Kudos to her, she didn’t take the money and sign the agreement, and went on to publicize the alleged wrongdoings, but she could afford to as a high-paid lawyer, how many people are hard up for money, take the money and sign the non-disclosure agreement, even when similar wrongs may be widespread? Such non-disclosure agreements can be especially pernicious where there are huge asymmetries of information, bargaining power, and collective action problems. We should seriously examine the ethics of such payoffs to keep people quite where injustice is alleged.
Some more cites later…does my public library have a free Lexis account for searching through law review articles? I kind of doubt it, I’ll have to check. If only there was a huge-ad supported online free law review article database…Google, are you on this?
Here’s a classic example:
A plaintiff’s lawyer’s dilemma: The ethics of entering a confidential settlement
“Many parties to litigation find settlement attractive because it provides a quick resolution to a dispute that could last for years if sent to trial. Confidentiality in settlement negotiations encourages complete disclosure and protects the privacy interests of one or both parties. Plaintiffs, in exchange for greater compensation and increased privacy, are sometimes willing to accept settlement agreements that involve the sealing of court documents. However, the public may suffer from these confidential settlements if a defendant repeatedly causes harm and then covers it up through confidential settlements. In the case of the recent sex abuse cases involving Catholic priests, the widespread incidence of sex abuse was not uncovered until years after the initial abuse because previous litigation had ended in confidential settlement.1 Is it the duty of the plaintiff’s attorney, then, to refuse to accept confidential settlements in cases that involve a danger to the public interest?”

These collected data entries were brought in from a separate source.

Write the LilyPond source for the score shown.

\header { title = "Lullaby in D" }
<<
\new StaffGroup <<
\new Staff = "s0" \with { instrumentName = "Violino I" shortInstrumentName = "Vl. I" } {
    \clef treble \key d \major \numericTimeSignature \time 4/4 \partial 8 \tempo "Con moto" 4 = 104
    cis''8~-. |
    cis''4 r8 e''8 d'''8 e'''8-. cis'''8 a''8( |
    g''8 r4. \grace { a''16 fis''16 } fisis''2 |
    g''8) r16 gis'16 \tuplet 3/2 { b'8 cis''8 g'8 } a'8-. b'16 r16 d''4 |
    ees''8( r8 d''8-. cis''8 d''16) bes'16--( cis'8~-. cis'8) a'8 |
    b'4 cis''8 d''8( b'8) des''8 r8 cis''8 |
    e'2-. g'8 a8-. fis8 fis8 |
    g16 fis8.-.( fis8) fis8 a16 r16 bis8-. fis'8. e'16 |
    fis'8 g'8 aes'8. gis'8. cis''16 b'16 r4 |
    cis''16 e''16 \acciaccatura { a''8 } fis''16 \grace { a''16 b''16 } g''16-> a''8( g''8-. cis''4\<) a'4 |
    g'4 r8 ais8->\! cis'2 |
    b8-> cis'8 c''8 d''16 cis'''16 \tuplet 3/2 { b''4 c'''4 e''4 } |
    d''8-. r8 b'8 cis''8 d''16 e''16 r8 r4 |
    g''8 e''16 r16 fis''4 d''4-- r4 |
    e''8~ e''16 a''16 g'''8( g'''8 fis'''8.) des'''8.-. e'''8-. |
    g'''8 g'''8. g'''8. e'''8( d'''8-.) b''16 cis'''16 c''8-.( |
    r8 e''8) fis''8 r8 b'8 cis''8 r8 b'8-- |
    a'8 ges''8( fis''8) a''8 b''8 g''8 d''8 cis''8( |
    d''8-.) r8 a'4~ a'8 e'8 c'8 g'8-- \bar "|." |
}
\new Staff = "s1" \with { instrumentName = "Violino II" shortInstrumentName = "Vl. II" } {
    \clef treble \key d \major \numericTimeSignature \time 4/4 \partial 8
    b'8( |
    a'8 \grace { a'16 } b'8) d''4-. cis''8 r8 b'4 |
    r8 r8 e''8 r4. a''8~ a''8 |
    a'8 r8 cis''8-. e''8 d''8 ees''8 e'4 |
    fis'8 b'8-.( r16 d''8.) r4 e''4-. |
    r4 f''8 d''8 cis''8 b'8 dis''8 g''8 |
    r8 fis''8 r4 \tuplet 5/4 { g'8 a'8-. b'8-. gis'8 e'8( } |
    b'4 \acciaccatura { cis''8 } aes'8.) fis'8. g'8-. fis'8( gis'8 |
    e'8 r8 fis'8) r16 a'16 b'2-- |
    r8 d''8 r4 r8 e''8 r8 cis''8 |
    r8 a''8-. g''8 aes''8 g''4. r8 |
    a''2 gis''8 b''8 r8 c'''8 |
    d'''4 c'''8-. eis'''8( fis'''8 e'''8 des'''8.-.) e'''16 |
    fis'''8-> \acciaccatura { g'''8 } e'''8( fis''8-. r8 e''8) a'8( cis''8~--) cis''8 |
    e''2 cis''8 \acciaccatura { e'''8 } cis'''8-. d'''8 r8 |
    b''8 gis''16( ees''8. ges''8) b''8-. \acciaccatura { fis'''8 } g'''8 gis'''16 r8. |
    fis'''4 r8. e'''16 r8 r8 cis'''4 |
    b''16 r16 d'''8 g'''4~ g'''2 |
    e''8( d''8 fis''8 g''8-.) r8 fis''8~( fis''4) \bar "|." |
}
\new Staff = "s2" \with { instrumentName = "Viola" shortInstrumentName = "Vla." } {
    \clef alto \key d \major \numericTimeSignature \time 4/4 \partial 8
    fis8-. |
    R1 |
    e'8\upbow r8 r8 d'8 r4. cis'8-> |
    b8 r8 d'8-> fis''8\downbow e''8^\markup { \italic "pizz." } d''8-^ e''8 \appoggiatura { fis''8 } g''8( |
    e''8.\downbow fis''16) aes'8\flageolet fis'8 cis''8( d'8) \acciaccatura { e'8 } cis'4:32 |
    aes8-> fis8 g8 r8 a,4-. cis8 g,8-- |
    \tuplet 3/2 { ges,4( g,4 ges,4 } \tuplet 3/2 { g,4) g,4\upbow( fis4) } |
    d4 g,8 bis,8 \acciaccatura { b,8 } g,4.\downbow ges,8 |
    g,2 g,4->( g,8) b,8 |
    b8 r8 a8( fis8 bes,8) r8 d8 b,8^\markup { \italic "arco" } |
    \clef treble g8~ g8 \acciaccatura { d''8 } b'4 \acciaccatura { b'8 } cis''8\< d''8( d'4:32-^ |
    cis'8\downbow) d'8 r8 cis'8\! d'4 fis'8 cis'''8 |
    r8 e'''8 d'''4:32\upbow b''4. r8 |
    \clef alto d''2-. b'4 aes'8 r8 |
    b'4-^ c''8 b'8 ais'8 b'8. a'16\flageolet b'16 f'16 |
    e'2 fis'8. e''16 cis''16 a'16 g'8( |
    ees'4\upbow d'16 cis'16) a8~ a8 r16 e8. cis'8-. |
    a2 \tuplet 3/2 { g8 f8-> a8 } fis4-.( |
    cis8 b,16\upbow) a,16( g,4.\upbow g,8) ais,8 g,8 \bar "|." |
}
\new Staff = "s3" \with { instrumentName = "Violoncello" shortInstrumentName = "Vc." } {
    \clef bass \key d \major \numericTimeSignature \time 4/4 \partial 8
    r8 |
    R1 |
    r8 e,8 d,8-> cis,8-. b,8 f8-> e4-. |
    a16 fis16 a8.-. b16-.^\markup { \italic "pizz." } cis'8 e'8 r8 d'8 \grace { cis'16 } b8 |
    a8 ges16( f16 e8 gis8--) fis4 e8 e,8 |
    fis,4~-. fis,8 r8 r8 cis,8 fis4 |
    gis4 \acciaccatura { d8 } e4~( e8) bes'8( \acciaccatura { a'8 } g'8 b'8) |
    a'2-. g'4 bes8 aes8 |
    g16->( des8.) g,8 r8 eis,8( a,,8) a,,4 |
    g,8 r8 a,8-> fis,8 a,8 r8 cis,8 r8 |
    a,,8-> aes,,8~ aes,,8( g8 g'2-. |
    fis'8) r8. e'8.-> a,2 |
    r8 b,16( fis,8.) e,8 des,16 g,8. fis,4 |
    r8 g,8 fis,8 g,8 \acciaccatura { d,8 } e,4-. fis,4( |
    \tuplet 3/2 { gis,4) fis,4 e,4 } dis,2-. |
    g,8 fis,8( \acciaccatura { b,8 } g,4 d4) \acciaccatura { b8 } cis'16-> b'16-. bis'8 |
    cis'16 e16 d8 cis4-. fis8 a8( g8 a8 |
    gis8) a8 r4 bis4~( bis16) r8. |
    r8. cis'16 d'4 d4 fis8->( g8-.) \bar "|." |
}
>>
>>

And another article regarding confidentiality, scientific research, and the public interest:
Revealed: Food Companies Knew Products Were Addictive
ve known for years of research that suggests many of their products trigger chemical reactions in the brain which lead people to overeat, The Telegraph can reveal.
Scientists working for Nestle and Unilever have been quietly investigating how certain foods, such as chocolate biscuits, burgers and snacks, make people binge-eat, thereby fuelling obesity. The companies insist that there is no proof that the foods create bio-chemical reactions that make people eat too much. They are not yet prepared to issue consumer warnings or change the nature of the products.